TASK OBJECTIVE: Copy out every line of the material below word for word, omitting the pictures.

DATA SUPPLIED:

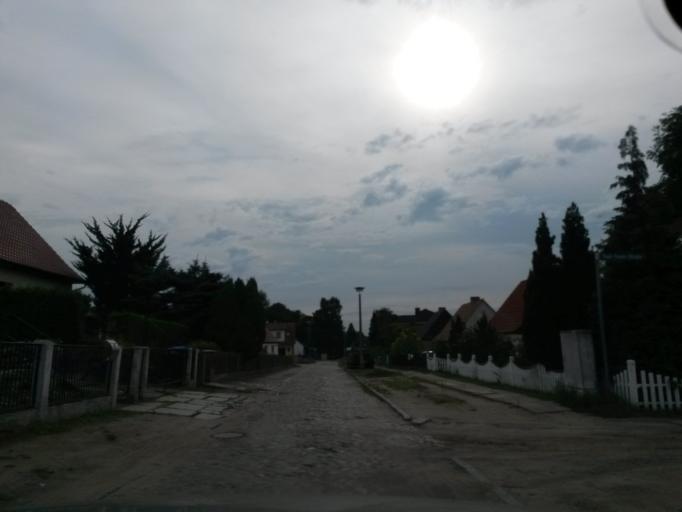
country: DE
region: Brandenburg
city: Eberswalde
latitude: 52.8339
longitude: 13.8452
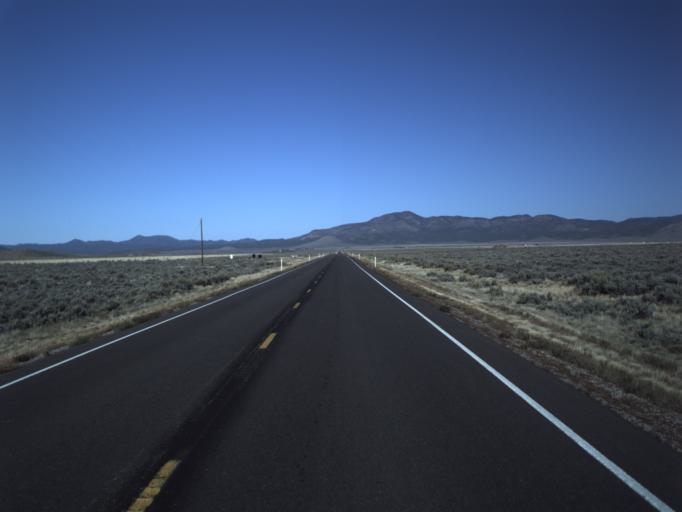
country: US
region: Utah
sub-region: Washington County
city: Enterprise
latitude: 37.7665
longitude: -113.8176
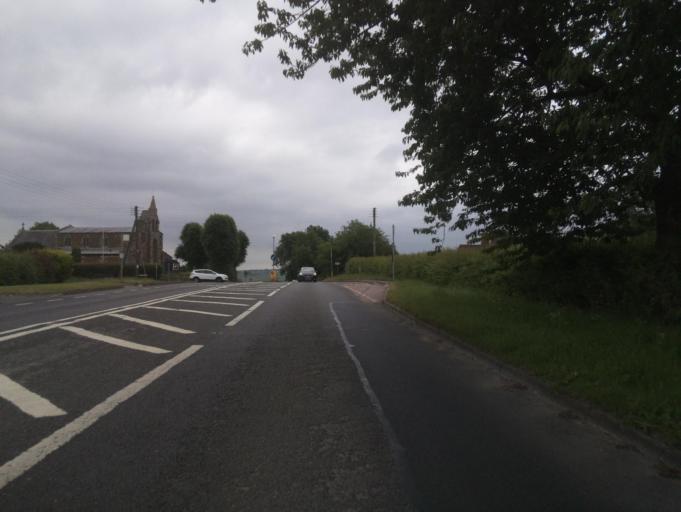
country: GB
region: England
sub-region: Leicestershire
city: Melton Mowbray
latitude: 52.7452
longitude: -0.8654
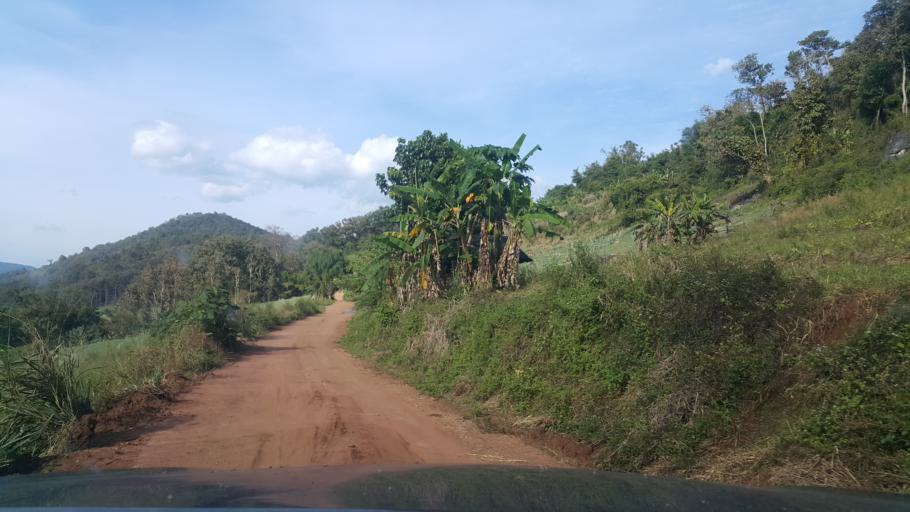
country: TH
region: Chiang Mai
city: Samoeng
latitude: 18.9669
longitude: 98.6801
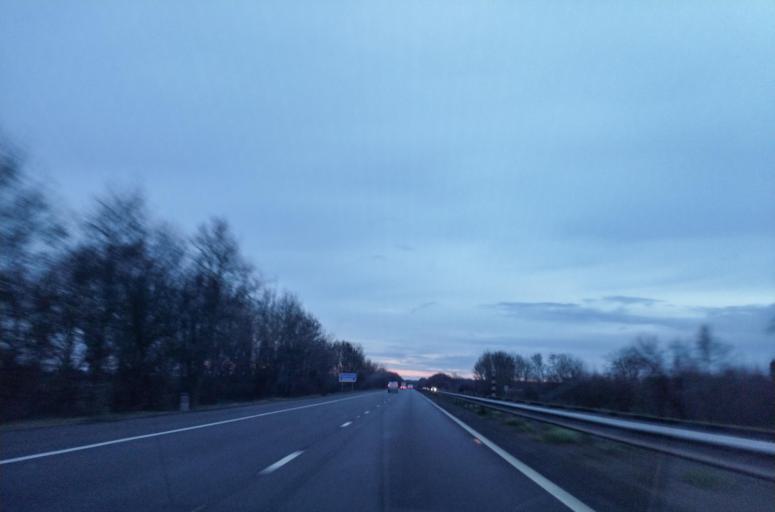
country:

THE REPLY:
country: DE
region: Brandenburg
city: Eberswalde
latitude: 52.8339
longitude: 13.8452
country: US
region: Utah
sub-region: Washington County
city: Enterprise
latitude: 37.7665
longitude: -113.8176
country: GB
region: England
sub-region: Leicestershire
city: Melton Mowbray
latitude: 52.7452
longitude: -0.8654
country: TH
region: Chiang Mai
city: Samoeng
latitude: 18.9669
longitude: 98.6801
country:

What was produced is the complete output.